* _ASSIGNMENT_
Please set down each line of the data again, unchanged.
'''
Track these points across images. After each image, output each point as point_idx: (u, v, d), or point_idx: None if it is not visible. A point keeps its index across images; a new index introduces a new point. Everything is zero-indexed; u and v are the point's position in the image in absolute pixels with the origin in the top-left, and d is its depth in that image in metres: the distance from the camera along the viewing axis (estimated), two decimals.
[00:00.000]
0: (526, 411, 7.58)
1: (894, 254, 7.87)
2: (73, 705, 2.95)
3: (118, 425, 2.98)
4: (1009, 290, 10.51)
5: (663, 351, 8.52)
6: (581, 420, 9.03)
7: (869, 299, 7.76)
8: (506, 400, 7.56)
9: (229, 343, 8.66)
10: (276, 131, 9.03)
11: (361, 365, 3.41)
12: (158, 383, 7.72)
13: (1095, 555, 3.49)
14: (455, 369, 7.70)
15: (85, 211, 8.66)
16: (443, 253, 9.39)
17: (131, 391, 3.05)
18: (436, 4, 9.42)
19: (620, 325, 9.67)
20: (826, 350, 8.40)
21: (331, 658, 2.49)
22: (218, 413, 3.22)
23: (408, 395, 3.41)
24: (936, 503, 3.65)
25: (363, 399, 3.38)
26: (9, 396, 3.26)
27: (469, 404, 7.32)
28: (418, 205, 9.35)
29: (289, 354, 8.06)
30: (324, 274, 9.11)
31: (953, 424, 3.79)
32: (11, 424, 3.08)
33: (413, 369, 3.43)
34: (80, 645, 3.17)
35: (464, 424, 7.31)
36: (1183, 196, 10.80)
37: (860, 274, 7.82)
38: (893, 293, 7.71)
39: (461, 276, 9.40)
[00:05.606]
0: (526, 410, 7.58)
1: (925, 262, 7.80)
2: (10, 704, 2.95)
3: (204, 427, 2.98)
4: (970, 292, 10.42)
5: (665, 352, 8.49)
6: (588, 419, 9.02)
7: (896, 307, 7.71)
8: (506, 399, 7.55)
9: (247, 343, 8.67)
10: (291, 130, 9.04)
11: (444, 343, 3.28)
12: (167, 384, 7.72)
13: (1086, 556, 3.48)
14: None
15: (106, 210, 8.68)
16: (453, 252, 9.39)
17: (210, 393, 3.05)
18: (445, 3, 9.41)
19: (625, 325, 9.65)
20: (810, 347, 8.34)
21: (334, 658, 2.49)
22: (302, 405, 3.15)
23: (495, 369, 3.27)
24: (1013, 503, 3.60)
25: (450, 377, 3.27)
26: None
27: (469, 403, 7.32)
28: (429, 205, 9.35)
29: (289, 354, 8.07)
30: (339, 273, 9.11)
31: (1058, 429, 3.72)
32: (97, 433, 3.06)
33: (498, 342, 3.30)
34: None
'''
* _WRITTEN RESPONSE_
Track these points across images. After each image, output each point as point_idx: (u, v, d), or point_idx: None if it is not visible. A point keeps its index across images; a new index introduces a new point. Everything is zero-indexed; u and v are the point's position in the image in absolute pixels with the origin in the top-left, and d is its depth in that image in metres: the distance from the camera along the viewing axis (estimated), two decimals.
[00:00.000]
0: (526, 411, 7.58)
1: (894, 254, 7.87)
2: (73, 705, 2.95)
3: (118, 425, 2.98)
4: (1009, 290, 10.51)
5: (663, 351, 8.52)
6: (581, 420, 9.03)
7: (869, 299, 7.76)
8: (506, 400, 7.56)
9: (229, 343, 8.66)
10: (276, 131, 9.03)
11: (361, 365, 3.41)
12: (158, 383, 7.72)
13: (1095, 555, 3.49)
14: (455, 369, 7.70)
15: (85, 211, 8.66)
16: (443, 253, 9.39)
17: (131, 391, 3.05)
18: (436, 4, 9.42)
19: (620, 325, 9.67)
20: (826, 350, 8.40)
21: (331, 658, 2.49)
22: (218, 413, 3.22)
23: (408, 395, 3.41)
24: (936, 503, 3.65)
25: (363, 399, 3.38)
26: (9, 396, 3.26)
27: (469, 404, 7.32)
28: (418, 205, 9.35)
29: (289, 354, 8.06)
30: (324, 274, 9.11)
31: (953, 424, 3.79)
32: (11, 424, 3.08)
33: (413, 369, 3.43)
34: (80, 645, 3.17)
35: (464, 424, 7.31)
36: (1183, 196, 10.80)
37: (860, 274, 7.82)
38: (893, 293, 7.71)
39: (461, 276, 9.40)
[00:05.606]
0: (526, 410, 7.58)
1: (925, 262, 7.80)
2: (10, 704, 2.95)
3: (204, 427, 2.98)
4: (970, 292, 10.42)
5: (665, 352, 8.49)
6: (588, 419, 9.02)
7: (896, 307, 7.71)
8: (506, 399, 7.55)
9: (247, 343, 8.67)
10: (291, 130, 9.04)
11: (444, 343, 3.28)
12: (167, 384, 7.72)
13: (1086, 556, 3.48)
14: None
15: (106, 210, 8.68)
16: (453, 252, 9.39)
17: (210, 393, 3.05)
18: (445, 3, 9.41)
19: (625, 325, 9.65)
20: (810, 347, 8.34)
21: (334, 658, 2.49)
22: (302, 405, 3.15)
23: (495, 369, 3.27)
24: (1013, 503, 3.60)
25: (450, 377, 3.27)
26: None
27: (469, 403, 7.32)
28: (429, 205, 9.35)
29: (289, 354, 8.07)
30: (339, 273, 9.11)
31: (1058, 429, 3.72)
32: (97, 433, 3.06)
33: (498, 342, 3.30)
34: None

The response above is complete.